Analyzing student work

Another component of co-assessing is collaboratively analyzing student work. If teachers are analyzing formative work, analyze how students are using content-specific language. Are they using specific academic vocabulary? Are they structuring sentences appropriately? Are they organizing ideas according to the expectations (e.g., cause-effect, problem-solution, description, explanations with evidence, etc.).

Co-designing learning experiences

I personally have a third component of co-assessing, which is co-designing learning experiences directly connected to the assessment. There are things that students do formatively to learn the content that will be eventually assessed summatively. They become specific lessons in a unit.

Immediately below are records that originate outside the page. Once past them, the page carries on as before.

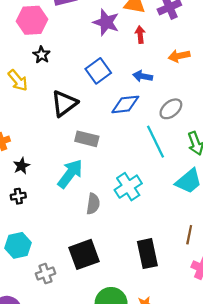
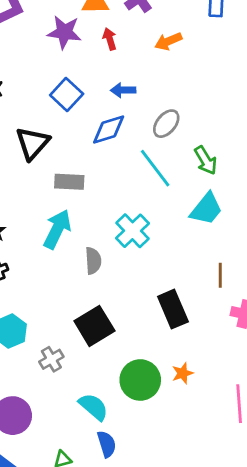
orange arrow: (179, 56) -> (168, 41), moved

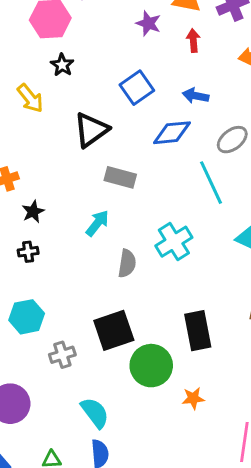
purple star: (64, 32) -> (148, 23), size x0.7
cyan arrow: (57, 229) -> (97, 223), size x0.7
green circle: (140, 380) -> (151, 366), moved

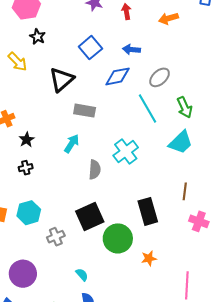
cyan semicircle: (95, 413) -> (82, 275), size x0.6

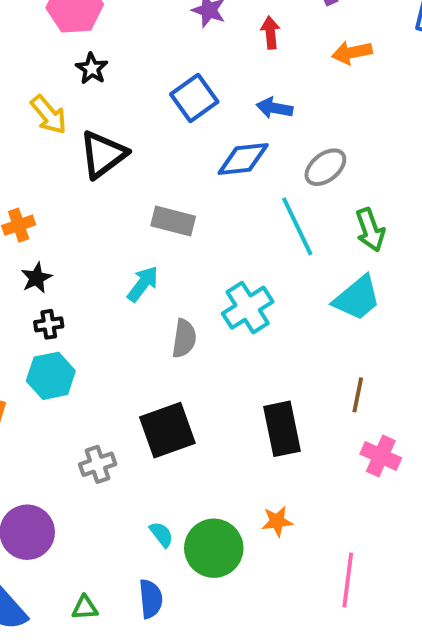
black triangle: (62, 80) -> (103, 154), moved
black star: (27, 140) -> (36, 278), moved
cyan hexagon: (29, 213) -> (51, 376), moved
green circle: (118, 238) -> (214, 548), moved
cyan semicircle: (82, 275) -> (161, 534), moved

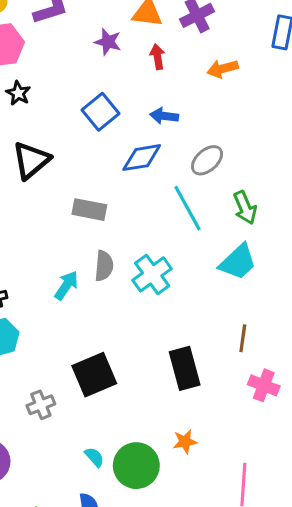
cyan arrow: (143, 284) -> (66, 285), moved
gray semicircle: (184, 338) -> (104, 266), moved

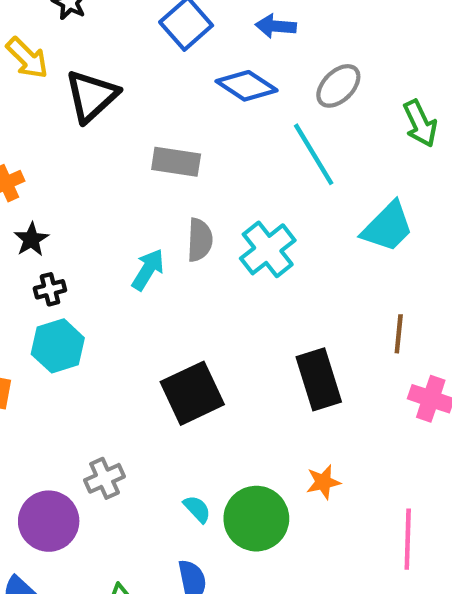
blue diamond: (142, 158) -> (247, 86), turned 45
green arrow: (245, 208) -> (420, 123), moved
gray cross: (41, 405) -> (105, 478), moved

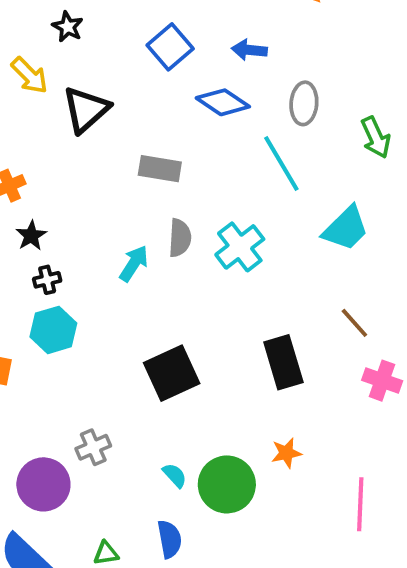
gray ellipse: (338, 86) -> (304, 103), turned -42
brown line: (399, 334) -> (354, 323), turned -48

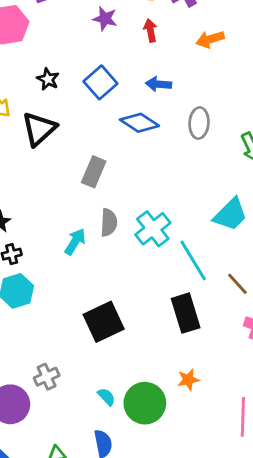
black star: (68, 27) -> (48, 79), moved
cyan line: (281, 163) -> (193, 261), moved
gray rectangle: (160, 169) -> (94, 172), turned -76

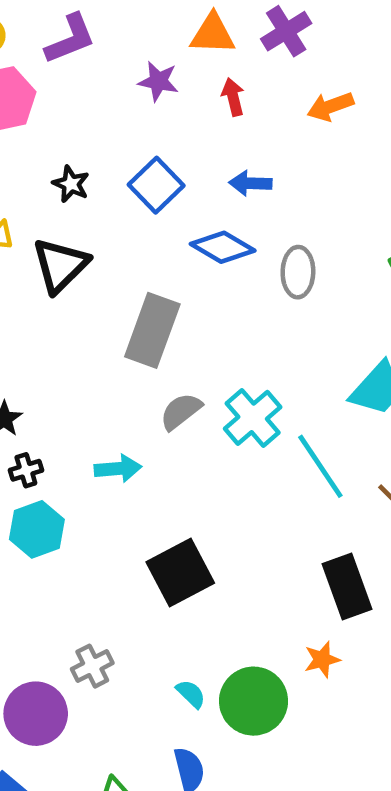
gray ellipse: (199, 123) -> (298, 272), moved
gray rectangle: (94, 172) -> (152, 330), size x1.4
gray semicircle: (109, 222) -> (181, 411), turned -128
cyan arrow: (75, 242) -> (118, 469), moved, turned 56
black rectangle: (186, 313) -> (347, 586), moved

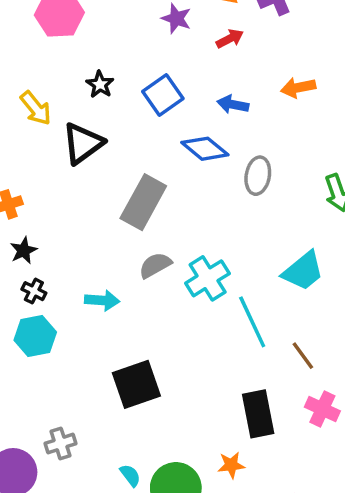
red arrow: (233, 97) -> (230, 39), turned 68
orange arrow: (330, 106) -> (298, 88), moved
black cross: (26, 470) -> (34, 291), turned 35

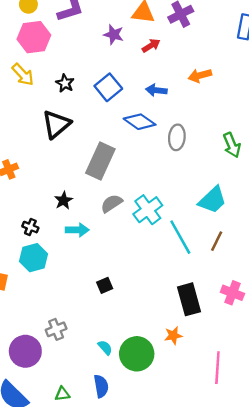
yellow arrow: (36, 108) -> (23, 75), moved
black star: (24, 250) -> (64, 200), moved
brown line: (303, 356) -> (217, 241), moved, turned 66
black square: (136, 384) -> (105, 285), size x0.5

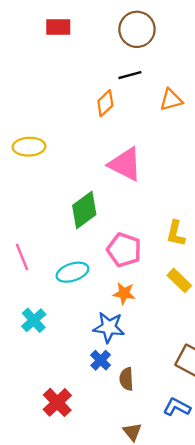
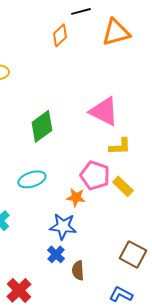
orange triangle: (171, 100) -> (116, 32), size x1.4
pink triangle: (125, 164) -> (104, 111), moved
yellow L-shape: (176, 233) -> (120, 146), turned -105
pink pentagon: (124, 250) -> (95, 175), moved

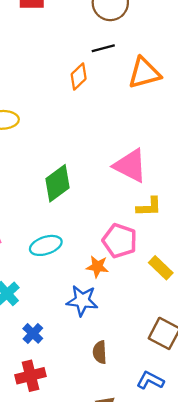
yellow rectangle: (123, 186) -> (161, 268), moved
blue cross: (56, 254) -> (33, 333), moved
red cross: (19, 290) -> (31, 376), turned 30

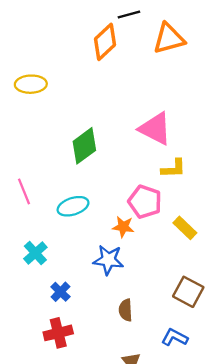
orange diamond: (79, 76) -> (105, 42), size x1.4

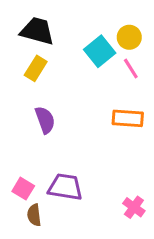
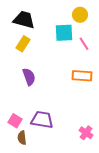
yellow circle: (129, 37) -> (80, 15), moved
cyan square: (100, 51) -> (64, 33), turned 36

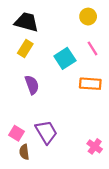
cyan square: (64, 33) -> (65, 58), moved, turned -30
purple trapezoid: (42, 120) -> (46, 132), turned 50

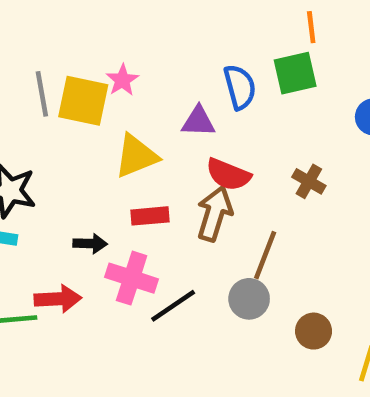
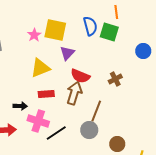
green square: (295, 73) -> (109, 32), turned 30
blue semicircle: (240, 87) -> (90, 26), moved
yellow square: (83, 101) -> (55, 30), moved
purple triangle: (198, 122) -> (67, 53), turned -49
brown cross: (309, 181) -> (115, 79), turned 32

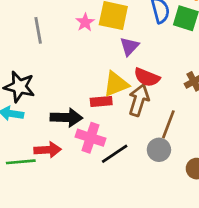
yellow triangle: (40, 68) -> (116, 84), moved
black arrow: (20, 106) -> (66, 118), size x1.6

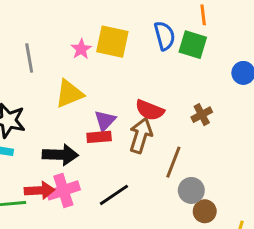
purple triangle: (129, 46) -> (105, 121), moved
yellow triangle: (116, 84) -> (69, 94), moved
pink cross: (90, 138) -> (63, 190), moved, turned -36
gray circle: (159, 150) -> (191, 190), moved

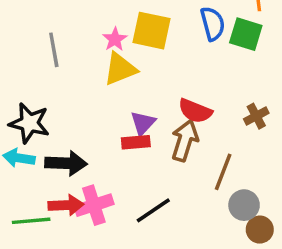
yellow triangle: (69, 94) -> (120, 69), moved
black arrow: (60, 155) -> (66, 163), moved

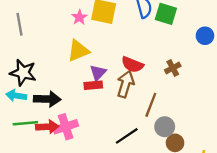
gray line: (54, 50) -> (20, 24), moved
yellow triangle: (120, 69) -> (78, 51), moved
black line: (153, 210) -> (127, 136), moved
green line: (31, 221) -> (25, 123), moved

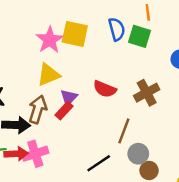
pink star: (79, 17) -> (50, 40), size x1.6
brown cross: (173, 68) -> (147, 93), size x1.5
brown arrow: (126, 84) -> (38, 109), moved
red rectangle: (93, 85) -> (64, 111), turned -42

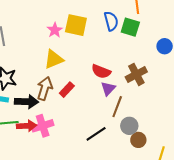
pink star: (50, 40) -> (55, 30), size x0.7
purple triangle: (69, 97) -> (108, 89), moved

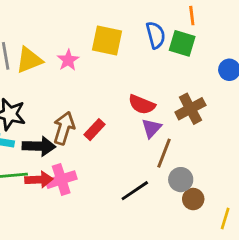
pink star: (55, 30) -> (68, 60), moved
yellow triangle: (54, 59) -> (29, 60), moved

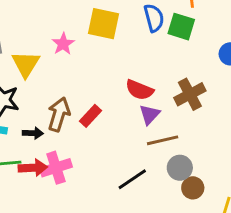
yellow triangle: (29, 60) -> (26, 64), moved, turned -36
black arrow: (39, 146) -> (33, 133), size x0.6
brown line: (164, 153) -> (163, 140), turned 56

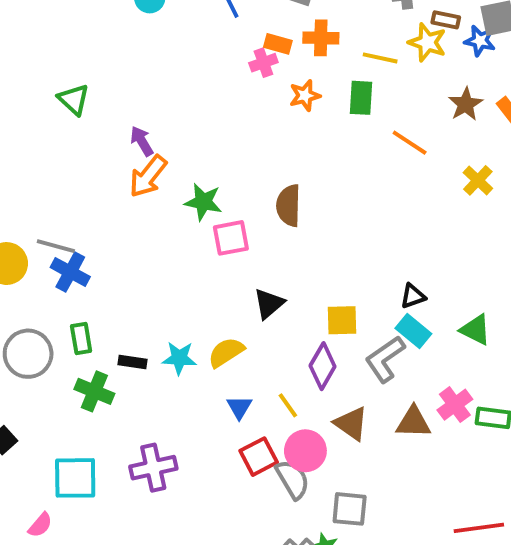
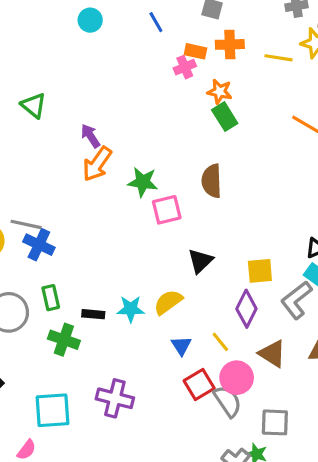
orange star: (305, 95) -> (220, 92), turned 30
green rectangle: (361, 98) -> (225, 117), moved, turned -32
purple cross: (153, 468) -> (115, 398), turned 30

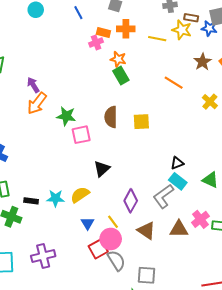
yellow square: (260, 271) -> (141, 122), moved
pink circle: (237, 378) -> (111, 239), moved
purple cross: (115, 398) -> (43, 256), turned -30

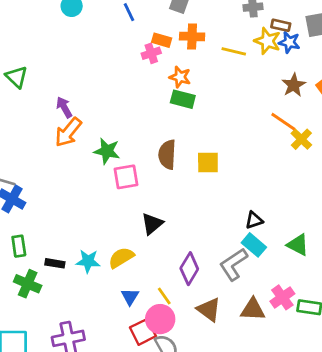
blue star: (209, 28) -> (289, 42), moved
green rectangle: (121, 75) -> (183, 99), turned -48
orange line: (174, 83) -> (283, 122), moved

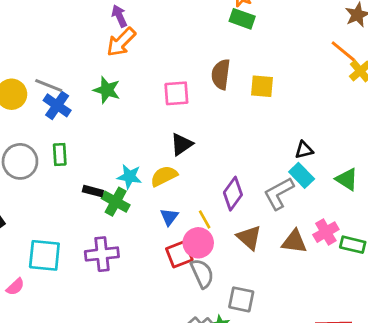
green star: (107, 151) -> (107, 90), moved
black triangle: (152, 224) -> (182, 144), moved
black rectangle: (55, 263) -> (93, 191), moved
green cross: (28, 284) -> (116, 202), moved

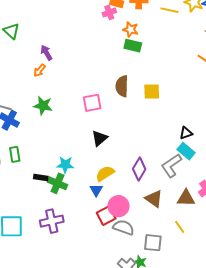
orange arrow: (121, 42) -> (40, 70), moved, size x0.6
yellow semicircle: (164, 176) -> (105, 173), moved
yellow line: (205, 219) -> (180, 227), moved
gray semicircle: (202, 273) -> (124, 227), turned -40

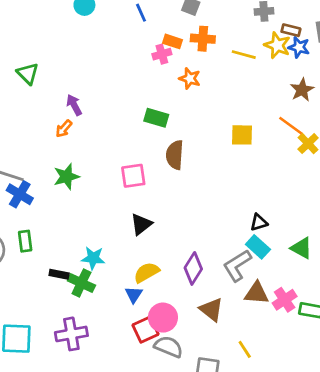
green rectangle: (133, 46) -> (156, 118), moved
yellow square: (152, 91) -> (242, 135), moved
green star: (43, 106) -> (66, 177), turned -30
brown triangle: (186, 198) -> (257, 293), moved

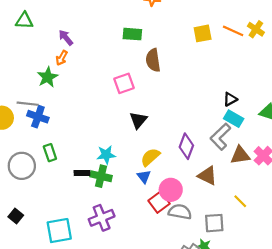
green triangle: (28, 74) -> (24, 21), turned -30
orange line: (291, 126) -> (233, 31), moved
green star: (66, 177) -> (47, 77), moved

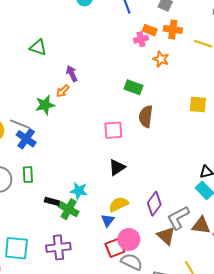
gray L-shape: (220, 137) -> (178, 218), moved

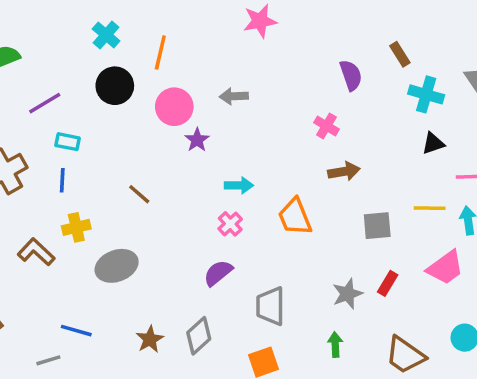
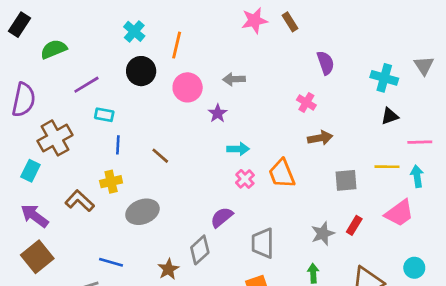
brown rectangle: (400, 54) -> (290, 22), moved
purple star: (197, 140) -> (218, 113), moved
blue line: (62, 180) -> (118, 145), moved
pink cross: (230, 224) -> (245, 179), moved
gray diamond: (199, 336) -> (200, 250), moved

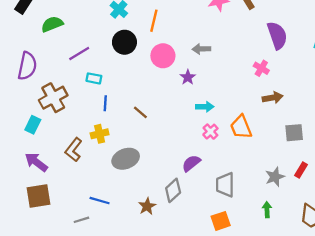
purple semicircle: (326, 63) -> (277, 35), size x1.4
brown L-shape: (80, 201) -> (74, 150), turned -95
brown square: (37, 257) -> (38, 196), turned 30

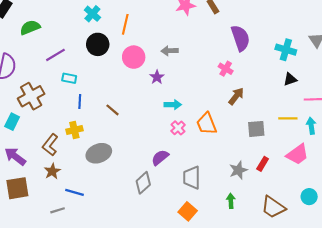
brown arrow: (273, 98) -> (236, 96), turned -42
brown star: (147, 206) -> (52, 171), moved
orange square: (221, 221) -> (188, 211), turned -30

I co-design these learning experiences so that students are successful when formally assessed. Actions that language specialists can do are:

• making texts more accessible to students by text engineering
• designing graphic organizers for students to process and record information
• using technology to make content-specific videos more accessible
• facilitating collaborative learning experiences for students to better process the content
• finding alternative readings or videos for students to learn content (possibly in their home language)
• creating writing templates that will structure their thinking to match that of the assessment

My eyes have only recently been opened in the past few years to the power and effectiveness of co-assessing with my colleagues. Co-assessing is the intersection between co-planning and co-teaching. During co-planning, we need to prioritize co-assessing so that it informs what and how we co-teach. My favorite phrase when co-planning the next unit is:

What do we want students to learn and do by the end of the next unit?

Co-reflecting

Similar to how teachers often ask students to reflect on their work, collaborative colleagues also need to engage in ongoing reflection about their work. The goal of co-reflecting is to improve instruction.

Some topics of co-reflecting include:

• the effectiveness of strategies
• the accessibility of the materials
• the successes and challenges observed
• how effectively the content information was chunked
• students’ ability to independently transfer skills based on the lesson
• how cognitively appropriate the sequencing of content-specific information was

Co-reflecting allows us to regroup and modify instruction to meet students’ needs. My favorite phrase to get my colleague to informally co-reflect with me is What did you notice about… (e.g., What did you notice about the helpfulness of the graphic organizer we created for students?). This framework invites my colleague to engage in the conversation from observation, not feelings. I often use it after having co-taught a lesson and while students are working on the assignment. I also often start off our co-planning sessions with this question to get us thinking.

The collaborative cycle builds relationships


My collaborative relationships changed from night to day once I learned about the collaborative instructional cycle. Just like we talk about students using their entire linguistic repertoire, we can fully use all the components of the collaborative instructional cycle when working with colleagues on behalf of language learners. From my perspective, the full use of the cycle has evolved my work with teachers to be more robust and dynamic.

Language specialists often lament that they feel like educational aides despite their expertise. When we fully use the collaborative instructional cycle, we become the empowered, equal, effective designers of instruction we are meant to be.

What component of the collaborative instructional cycle are you most competent in, and which ones will you engage in more?


References

Gottlieb, M. & Ernst-Slavit, G. (2014). Academic language in diverse classrooms: Definitions and contexts. Corwin.

Honigsfeld, A. & Dove, M. G. (2019). Collaborating for English learners: A foundational guide to integrated practices. Corwin.